> [EXERCISE BRIEF] From the listing below, output only the lines starting at the line that has "(573, 404) none" and ending at the line that has "[512,421,537,430] code. ->", exactly as they appear, ends included.

> [DATA RECORDS]
◆ ◆ ◆
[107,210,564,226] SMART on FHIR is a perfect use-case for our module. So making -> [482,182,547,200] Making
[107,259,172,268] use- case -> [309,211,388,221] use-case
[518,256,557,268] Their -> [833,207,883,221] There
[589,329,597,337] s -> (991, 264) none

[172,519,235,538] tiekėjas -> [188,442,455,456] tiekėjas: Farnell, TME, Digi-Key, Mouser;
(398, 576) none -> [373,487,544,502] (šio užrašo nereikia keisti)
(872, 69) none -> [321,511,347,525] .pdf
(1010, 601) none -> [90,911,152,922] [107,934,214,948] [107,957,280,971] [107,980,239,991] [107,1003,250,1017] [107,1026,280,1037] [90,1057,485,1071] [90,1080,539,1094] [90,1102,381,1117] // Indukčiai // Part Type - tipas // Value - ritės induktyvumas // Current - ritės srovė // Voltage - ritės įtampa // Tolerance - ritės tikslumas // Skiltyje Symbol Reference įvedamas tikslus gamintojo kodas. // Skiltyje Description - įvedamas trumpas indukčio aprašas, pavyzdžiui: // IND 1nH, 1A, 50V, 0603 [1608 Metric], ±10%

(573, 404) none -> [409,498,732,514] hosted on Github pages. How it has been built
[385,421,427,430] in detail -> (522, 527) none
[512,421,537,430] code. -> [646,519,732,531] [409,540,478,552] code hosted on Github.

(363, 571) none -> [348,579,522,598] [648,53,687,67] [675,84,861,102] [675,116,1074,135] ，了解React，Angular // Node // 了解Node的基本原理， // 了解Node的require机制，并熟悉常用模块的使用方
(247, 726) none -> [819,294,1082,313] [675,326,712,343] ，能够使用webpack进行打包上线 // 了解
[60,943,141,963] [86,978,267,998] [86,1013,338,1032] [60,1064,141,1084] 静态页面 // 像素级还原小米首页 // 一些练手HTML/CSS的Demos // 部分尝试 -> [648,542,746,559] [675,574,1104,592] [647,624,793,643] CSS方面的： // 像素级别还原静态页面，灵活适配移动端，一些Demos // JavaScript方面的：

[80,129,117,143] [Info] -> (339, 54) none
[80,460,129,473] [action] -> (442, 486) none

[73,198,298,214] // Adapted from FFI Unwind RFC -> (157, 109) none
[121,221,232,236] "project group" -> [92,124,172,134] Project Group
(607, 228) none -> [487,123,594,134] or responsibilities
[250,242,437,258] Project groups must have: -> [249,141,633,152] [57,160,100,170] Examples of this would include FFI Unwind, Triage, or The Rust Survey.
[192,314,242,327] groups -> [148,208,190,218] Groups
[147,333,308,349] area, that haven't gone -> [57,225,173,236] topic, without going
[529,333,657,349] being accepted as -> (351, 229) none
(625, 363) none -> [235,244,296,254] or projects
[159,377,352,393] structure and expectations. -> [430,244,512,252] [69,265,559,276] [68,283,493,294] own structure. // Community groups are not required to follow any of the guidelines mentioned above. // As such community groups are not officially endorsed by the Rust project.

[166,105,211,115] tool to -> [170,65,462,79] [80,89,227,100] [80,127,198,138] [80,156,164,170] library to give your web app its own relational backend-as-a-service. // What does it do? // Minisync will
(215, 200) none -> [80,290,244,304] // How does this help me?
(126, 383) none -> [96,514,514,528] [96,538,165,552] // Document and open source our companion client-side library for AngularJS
◆ ◆ ◆
> [OUTPUT]
(573, 404) none -> [409,498,732,514] hosted on Github pages. How it has been built
[385,421,427,430] in detail -> (522, 527) none
[512,421,537,430] code. -> [646,519,732,531] [409,540,478,552] code hosted on Github.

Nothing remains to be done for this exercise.